Ruthless (Keane) - страница 57

She shrugged. ‘Ah, you know. Old things.’

‘What old things?’

A shrug. Her eyes were fastened on the table. One finger was tracing the grain of it, over and over again.

‘Can you tell me about it?’ he asked, keeping his voice gentle. ‘This is me, Orla. How long have we been friends? For ever. So why not tell me what’s been going on with you?’

Orla’s fingernail dug into the grain, leaving a half-moon mark there. Her eyes flickered up to his face, then back to the wood.

‘It’s nothing,’ she said. ‘Old stuff.’

‘Such as…?’

Again, a shrug. ‘Nothing that matters any more.’

This was driving him mad. He had to know. ‘Come on, Orla, tell me.’

Now her eyes met his. She picked up the dregs of the whisky, drank it down in one.

‘Tory used to come into our room – mine and Redmond’s. Pat too. He liked to watch.’

Rufus sat back with a frown. Of all the things she could have told him, he hadn’t expected that.

‘Come into your room…?’ he queried.

‘To have sex with us,’ she said, and gave a tight little smile.

Rufus sat there feeling as if the marrow in his bones had been turned to ice.

‘You what?’

‘That’s why I don’t like it much. Sorry.’

‘Orla… for the love of God, what are you telling me? You’re saying your two elder brothers abused you? Both you and Redmond?’

She nodded. And then she smiled.

‘But Tory’s dead, and Pat went missing long ago, so I suppose he’s dead too.’

‘Jesus… Orla…’ He couldn’t get his head round it.

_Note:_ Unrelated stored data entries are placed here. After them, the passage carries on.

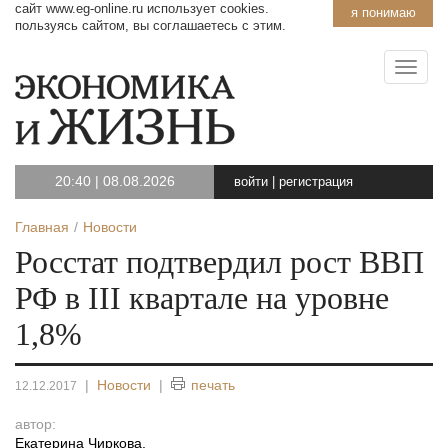
сайт www.eg-online.ru использует cookies.
я понимаю
пользуясь сайтом, вы соглашаетесь с этим.
20:40
|
08.08.2026
войти
|
регистрация
Главная
Новости
Росстат подтвердил рост ВВП
РФ в III квартале на уровне
1,8%
|
Новости
|
печать
12.12.2017
автор:
Екатерина Чиркова
,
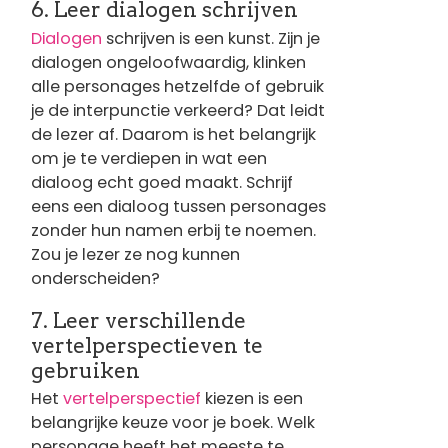
6. Leer dialogen schrijven
Dialogen
schrijven is een kunst. Zijn je
dialogen ongeloofwaardig, klinken
alle personages hetzelfde of gebruik
je de interpunctie verkeerd? Dat leidt
de lezer af. Daarom is het belangrijk
om je te verdiepen in wat een
dialoog echt goed maakt. Schrijf
eens een dialoog tussen personages
zonder hun namen erbij te noemen.
Zou je lezer ze nog kunnen
onderscheiden?
7. Leer verschillende
vertelperspectieven te
gebruiken
Het
vertelperspectief
kiezen is een
belangrijke keuze voor je boek. Welk
personage heeft het meeste te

Her elder brothers, who should have been protecting her, loving their sister as any brother should, had been doing that to her? And to Redmond as well!

‘Don’t feel sorry for me,’ she said. ‘It happened years ago, it’s all forgotten.’

No it isn’t, thought Rufus. You’re scarred right through from it, but you think you’re normal. You poor bitch.

‘I had no idea.’ He was thinking of the lock on her bedroom door, the clenching when he tried to make love to her, the dislike of babies. ‘There wasn’t… I mean, did anything happen after they’d…’ He couldn’t even say it. It was too monstrous, too awful.

She took another gulp of whisky. ‘I thought I was pregnant at eleven years old,’ she said. ‘I wasn’t. Which was lucky.’

‘Oh Jesus. Orla…’ He thanked God that Tory was dead. He wanted to dig up that bastard’s bones and beat them against a wall, he felt so choked.

‘You can’t imagine how it was. I was so confused. This was Tory, this was Pat. They played football with us, with Redmond and me and baby Kieron, out on the lawn. Like a normal family would do, with Mum and Dad looking on. And then at night, nothing was normal. Nothing at all.’